I was 8 or 9 years old, living with my father on the outskirts of New Delhi. It was World War II, and he was serving in the Royal Air Force. All day, except weekends, he was at Air Headquarters. Outside, the temperature hovered around 110 degrees F.; too hot for me to go out into the street or play in the mango grove.
No one else was staying with us at the time, no children for me to play with. But there was the old wind-up gramophone. And my favorite records.
Nelson Eddy was far and away my favorite singer. I loved his rich baritone, the power and range of his voice. I'd been to see "Balalaika" with my father, and we had the songs from that film, as well as other ballads popularized by Eddy: "Trees," "Rose Marie," "The Hills of Home," "Dusty Road," " 'Neath the Southern Moon," "Great Day": "When you're down and out, Lift up your head and shout,/ It's going to be a great day!"
Victor Herbert, Sigmund Romber, Rudolf Friml, and Vincent Youmans were just a few of the famous composers and songwriters whose works benefited from Eddy's fresh, vigorous renderings.
And I loved those marching songs - he was especially good at them - "Stouthearted Men," "The Mounties," "Tramp, Tramp, Tramp" .... I sang along with Eddy and I marched up and down the little verandah that looked out on the mango grove.
Sixty years later, I'm still singing them, as I take my evening stroll up the mountain path near my abode in the Himalayan foothills.

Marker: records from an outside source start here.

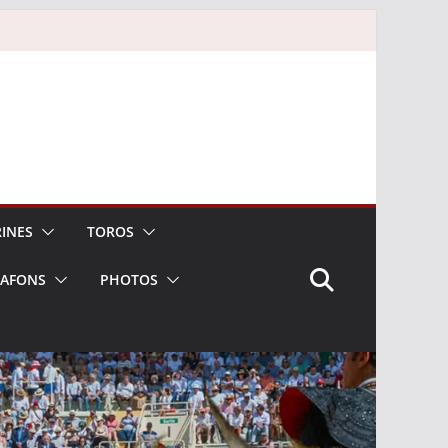
INES
TOROS
LAFONS
PHOTOS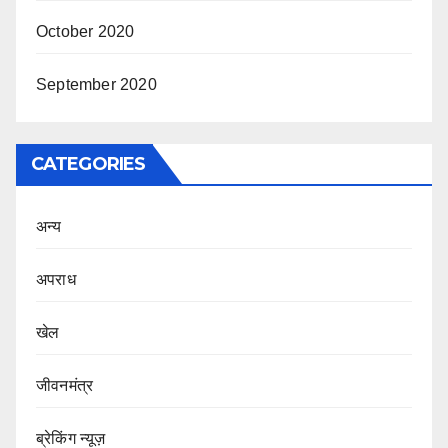
October 2020
September 2020
CATEGORIES
अन्य
अपराध
खेल
जीवनमंत्र
ब्रेकिंग न्यूज़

I'm not much of a singer, though. If the birds fall silent, it's more out of shock than admiration.
It isn't often that you'll hear an Eddy recording today, although most of them (including his many radio shows) are preserved on tape. But back in the 1930s, he was the idol of the concert stage, and his transition to cinema brought him a huge following. He partnered with Jeanette MacDonald in eight musicals, sang with Rise Stevens in "The Chocolate Soldier," and with Metropolitan Opera star Dorothy Kirsten on his many radio shows.
As a youngster in his hometown of Providence, R.I., Eddy had taught himself opera by listening to phonograph records by Scotti, Werrenrath, and other great baritones of the day. He would sing along with the recording until he felt satisfied with the result.
After leaving school, he tried his hand as a reporter, working for two large Philadelphia papers. But he was fired for singing on the job. The great American baritone David Bispham heard about the "singing reporter," met Eddy, and was so impressed that he agreed to become his coach.
For a time, Eddy sang with the Philadelphia Civic Opera; then he went to Europe for a time, where he was offered a contract by the Dresden (Germany) Opera Company. "But I wanted to see America again," Eddy said. "I wanted to put myself in the hands of the American public, sink or swim."
In 1931 he made his New York operatic debut in "Wozzeck," and he went on to master some 32 operatic roles. But then came the overwhelming success of his musical films, and Eddy's operatic career receded into the background. He would always regret giving up opera, but he did record many operatic arias. He also learned to sing in French, Italian, Spanish, Russian, and Yiddish. My collection includes many of his "foreign" love songs.
He was also fond of reviving old favorites, such as Joyce Kilmer's celebrated poem "Trees," which has become an enduring classic; "Oh Promise Me," written in the 1880s; and "The Rosary," written about the same time.
After World War II, operetta went out of fashion, along with the kind of innocent, romantic musical made so popular by Eddy and Jeanette MacDonald. Eddy died in 1967.
June 29, 2001, is Nelson Eddy's birth anniversary. There won't be a great fanfare over it. We neglect or forget many of our best talents. But I'd like to record my gratitude to Nelson Eddy for all the pleasure he has given me over the years. I shall spend the day listening to all my favorites. I have more than 200 to choose from. It's going to be a great day!